Sponsorluğun herkes tarafından kabul gören bir tanımı olmasa da en kısa anlamıyla işletmelerin çeşitli etkinlikleri ve olayları pazarlama hedefleri doğrultusunda destekleyerek bu yolla hedef kitleleri ile bir araya gelmesi için yapılan girişimlerdir (Odabaşı ve Oyman, 2019, s. 343) diyebiliriz. Günümüzde sponsorluk çok popüler bir uygulama olarak sürmektedir. Pek çok alanda uygulanabilen sponsorluk çalışmaları daha çok reklam olarak yayınlanması yasak olan sigara ve alkol gibi ürünlerin üreticileri tarafından tercih edilmektedir.

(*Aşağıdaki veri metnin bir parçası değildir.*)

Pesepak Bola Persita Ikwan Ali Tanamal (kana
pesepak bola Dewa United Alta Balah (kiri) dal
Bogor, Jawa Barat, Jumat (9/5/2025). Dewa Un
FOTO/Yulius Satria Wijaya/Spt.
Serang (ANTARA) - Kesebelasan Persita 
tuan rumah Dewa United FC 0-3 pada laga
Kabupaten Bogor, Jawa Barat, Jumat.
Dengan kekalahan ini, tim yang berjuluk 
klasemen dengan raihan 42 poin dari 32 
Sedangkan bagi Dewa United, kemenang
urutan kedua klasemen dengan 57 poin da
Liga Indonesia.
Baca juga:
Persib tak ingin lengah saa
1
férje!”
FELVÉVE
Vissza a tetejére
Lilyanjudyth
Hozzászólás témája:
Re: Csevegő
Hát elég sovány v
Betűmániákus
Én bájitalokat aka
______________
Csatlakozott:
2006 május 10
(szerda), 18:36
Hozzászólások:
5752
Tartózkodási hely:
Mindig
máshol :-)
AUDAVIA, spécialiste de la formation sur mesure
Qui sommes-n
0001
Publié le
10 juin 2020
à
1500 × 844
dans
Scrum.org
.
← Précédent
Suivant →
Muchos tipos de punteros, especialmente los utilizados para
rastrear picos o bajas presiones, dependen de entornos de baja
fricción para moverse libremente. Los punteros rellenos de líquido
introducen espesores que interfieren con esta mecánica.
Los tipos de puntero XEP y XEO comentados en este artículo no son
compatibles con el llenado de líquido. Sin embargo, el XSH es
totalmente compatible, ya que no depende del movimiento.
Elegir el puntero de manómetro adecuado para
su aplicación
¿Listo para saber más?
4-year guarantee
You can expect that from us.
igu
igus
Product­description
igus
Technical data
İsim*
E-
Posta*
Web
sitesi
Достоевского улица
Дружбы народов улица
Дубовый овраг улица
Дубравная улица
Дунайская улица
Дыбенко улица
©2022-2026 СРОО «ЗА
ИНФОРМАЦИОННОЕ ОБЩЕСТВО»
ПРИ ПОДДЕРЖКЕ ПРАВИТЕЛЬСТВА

Sponsor olan işletmeler sponsor oldukları etkinliklerin medyada yer almasını ve bu yolla hedef kitlelerine ulaşmak istemektedirler. Bundan dolayı sponsor olan işletmeler genelde medyanın daha çok yayınlamayı tercih ettiği spor müsabakaları ve sanatsal faaliyetlere sponsor olmaktadır (Jefkins, 1995, s. 384).

Sponsorluk yardım amaçlı yapılan bir etkinlik değildir. Sponsorlar etkinlik sürecinde yapılan tüm katkılara karşılık bekler. Bu karşılık ürün satımı olabileceği gibi hizmet de olabilir. Bunun dışında sponsor olan firma etkinliğe yaptığı sponsorluğun duyurulmasını ve medyaya açıklanmasını istemektedir. Sponsorluğun halkla ilişkiler amaçlı uygulanmasının nedenleri ise; sponsorluk çalışmaları ile hedef kitlelerle karşılıklı iyi niyet oluşturulabilir, kurum kimliği ve olumlu bir kurum imajı oluşturulabilir veya olumsuz kurum imajı tersine çevrilebilir, kurum, ürün ya da markanın toplumdaki farkındalığının artırılması sağlanabilir (Peltekoğlu, 2018, s. 387-388).